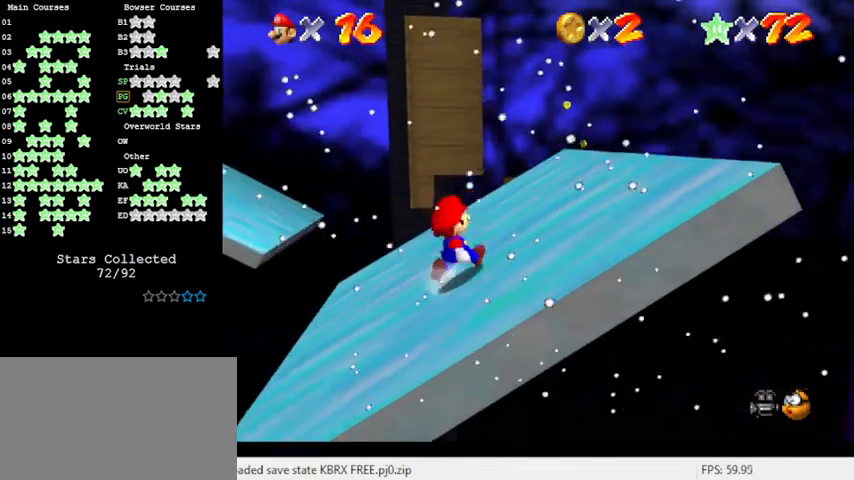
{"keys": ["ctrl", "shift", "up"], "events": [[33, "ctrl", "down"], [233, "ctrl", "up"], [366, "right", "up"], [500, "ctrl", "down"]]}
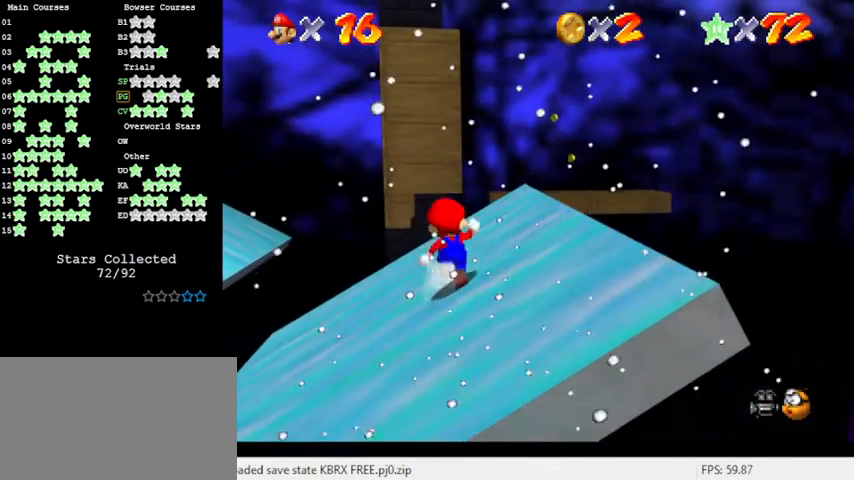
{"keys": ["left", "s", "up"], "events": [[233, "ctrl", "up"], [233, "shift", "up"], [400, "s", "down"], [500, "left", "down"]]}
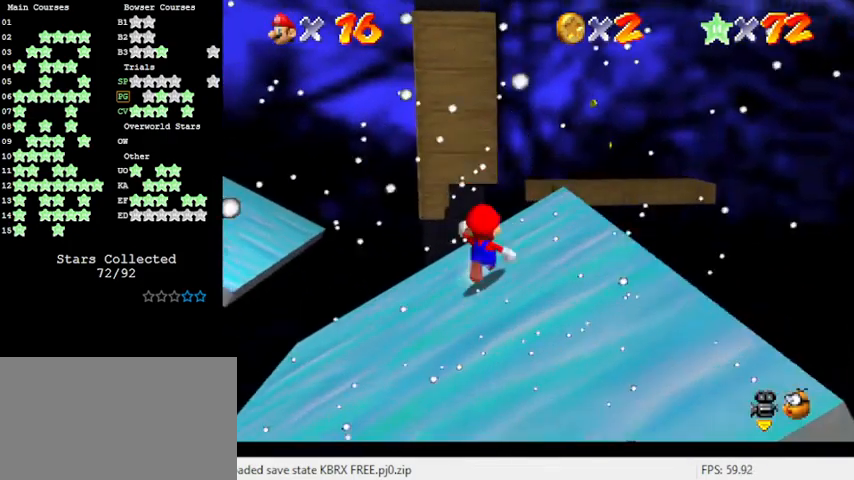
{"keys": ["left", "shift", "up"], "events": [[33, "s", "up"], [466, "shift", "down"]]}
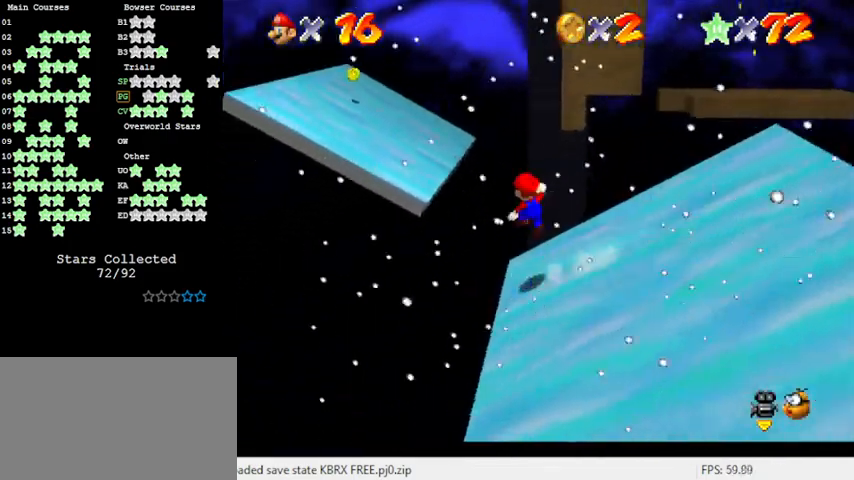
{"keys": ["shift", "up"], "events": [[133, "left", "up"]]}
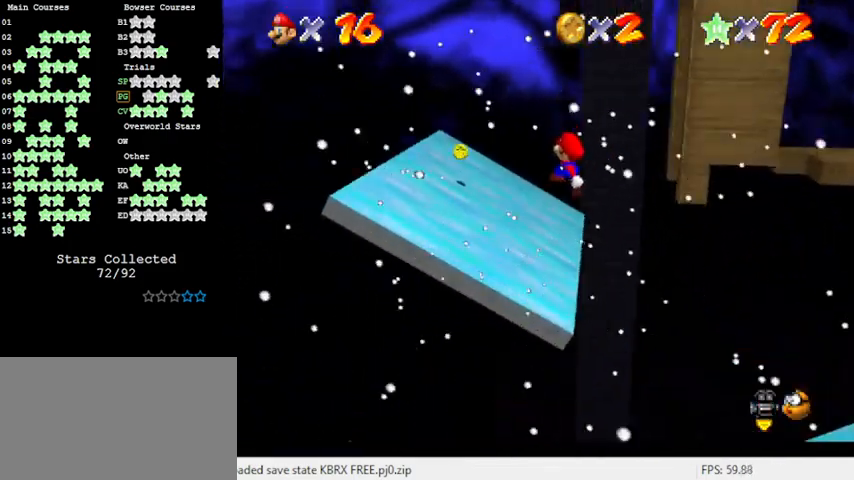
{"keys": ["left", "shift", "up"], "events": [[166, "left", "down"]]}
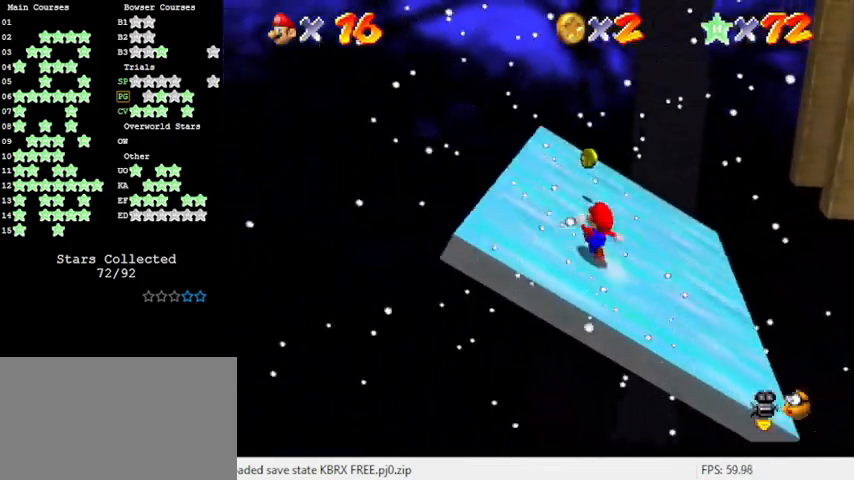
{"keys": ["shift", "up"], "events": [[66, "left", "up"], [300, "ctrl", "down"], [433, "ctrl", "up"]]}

══════

## Task to complete
From the records given above, copy all lines containing "ctrl".

## Task solution
{"keys": ["ctrl", "shift", "up"], "events": [[33, "ctrl", "down"], [233, "ctrl", "up"], [366, "right", "up"], [500, "ctrl", "down"]]}
{"keys": ["left", "s", "up"], "events": [[233, "ctrl", "up"], [233, "shift", "up"], [400, "s", "down"], [500, "left", "down"]]}
{"keys": ["shift", "up"], "events": [[66, "left", "up"], [300, "ctrl", "down"], [433, "ctrl", "up"]]}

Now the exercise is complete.